Mad world (Chun Wong, 2016)

Ragazzo sulla trentina esce dall’ospedale psichiatrico, dove è stato ricoverato per un anno a causa di crisi bipolari.
Si ritrova a vivere a casa del padre che non vede da anni (un magnifico Eric Tsang), un buco di 3 metri quadri in un gigntesco casermone popolare sovraffollato.
Pian piano attraverso flashback scopriamo la storia del passato del protagonista, il rapporto difficile con la madre malata di demenza senile, di cui solo lui si prendeva carico; poi il rapporto sentimentale naufragato, le speculazioni finanziarie andate male… Poco a poco scopriamo nel dettaglio cosa ha condotto il ragazzo in una situazione tanto difficile da sviluppare la malattia psichiatrica.
Ma il cuore del film è il difficile rapporto tra chi soffre di malattia mentale e chi cerca di farsene carico, per senso del dovere prima ancora che per affetto, senza essere in grado però di mettere in campo delle competenze relazionali ed empatiche adeguate.
Il tutto sullo sfondo di una Hong Kong fredda, distaccata, anafettiva, giudicante e colpevolizzante, che guarda solo al denaro, al vantaggio individuale.

L’abbraccio finale tra padre e figlio, che apre alla dimensione della speranza, alla possibilità di un contatto umano autentico e profondo, lo aspettavo da almeno mezz’ora di film, era l’unica cosa che poteva far bene e risultare da antidoto alla sofferenza e alla solitudine del protagonista.
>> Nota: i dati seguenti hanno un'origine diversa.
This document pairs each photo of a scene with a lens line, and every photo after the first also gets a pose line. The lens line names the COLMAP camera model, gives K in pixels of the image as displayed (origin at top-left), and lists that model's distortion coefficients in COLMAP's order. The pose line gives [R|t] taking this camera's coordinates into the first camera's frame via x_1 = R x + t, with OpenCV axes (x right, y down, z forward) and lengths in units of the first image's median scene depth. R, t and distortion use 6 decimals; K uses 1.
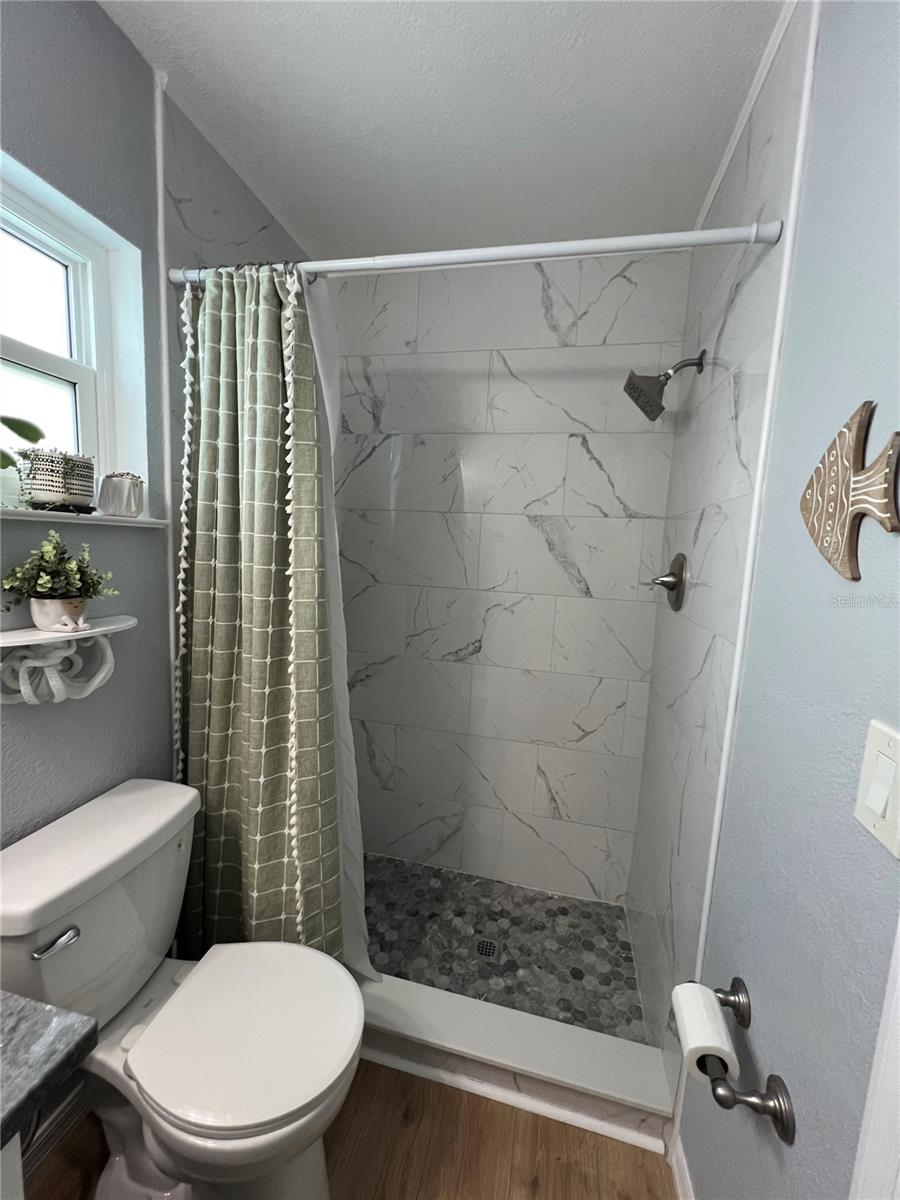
lens RADIAL K [[484.2, 0, 448.0], [0, 484.2, 599.0], [0, 0, 1]] dist [0.004082, 0.000654]
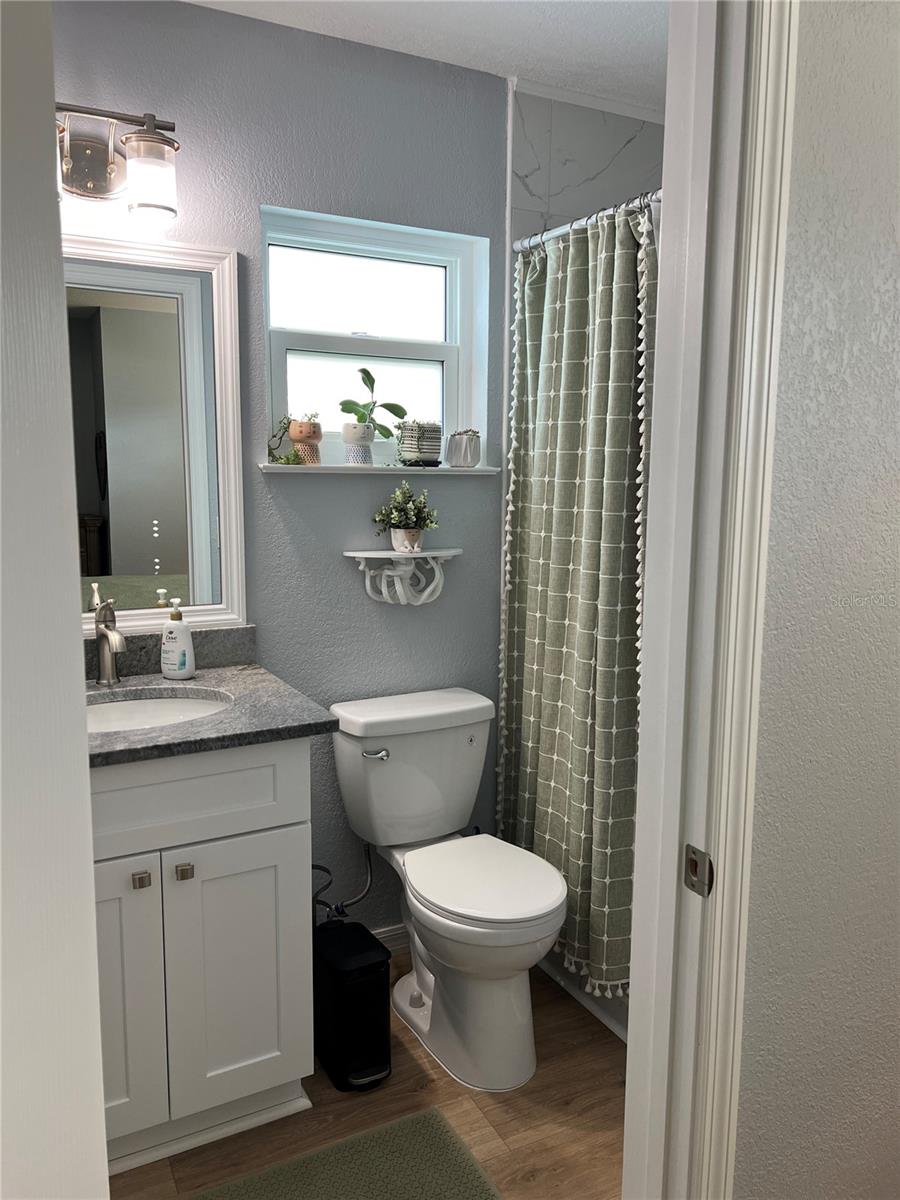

Ricordavo Eric Tsang nel suo elemento in commedie sciocchine del tipo di It’s a mad mad world, è stato piacevole vederlo a suo agio in un film quasi omonimo ma dal mood tanto diverso!

Opera prima del regista, che ha scritto qualche altra sceneggiatura sempre nel 2016, poi imdb non riporta più nulla. Che senso ha scomparire dall’ambiente dopo un’opera prima così, che ha fatto incetta di premi a destra e a manca? Ma che fine ha fatto, è morto per caso (con tutti gli scongiuri possibili e immaginabili…)?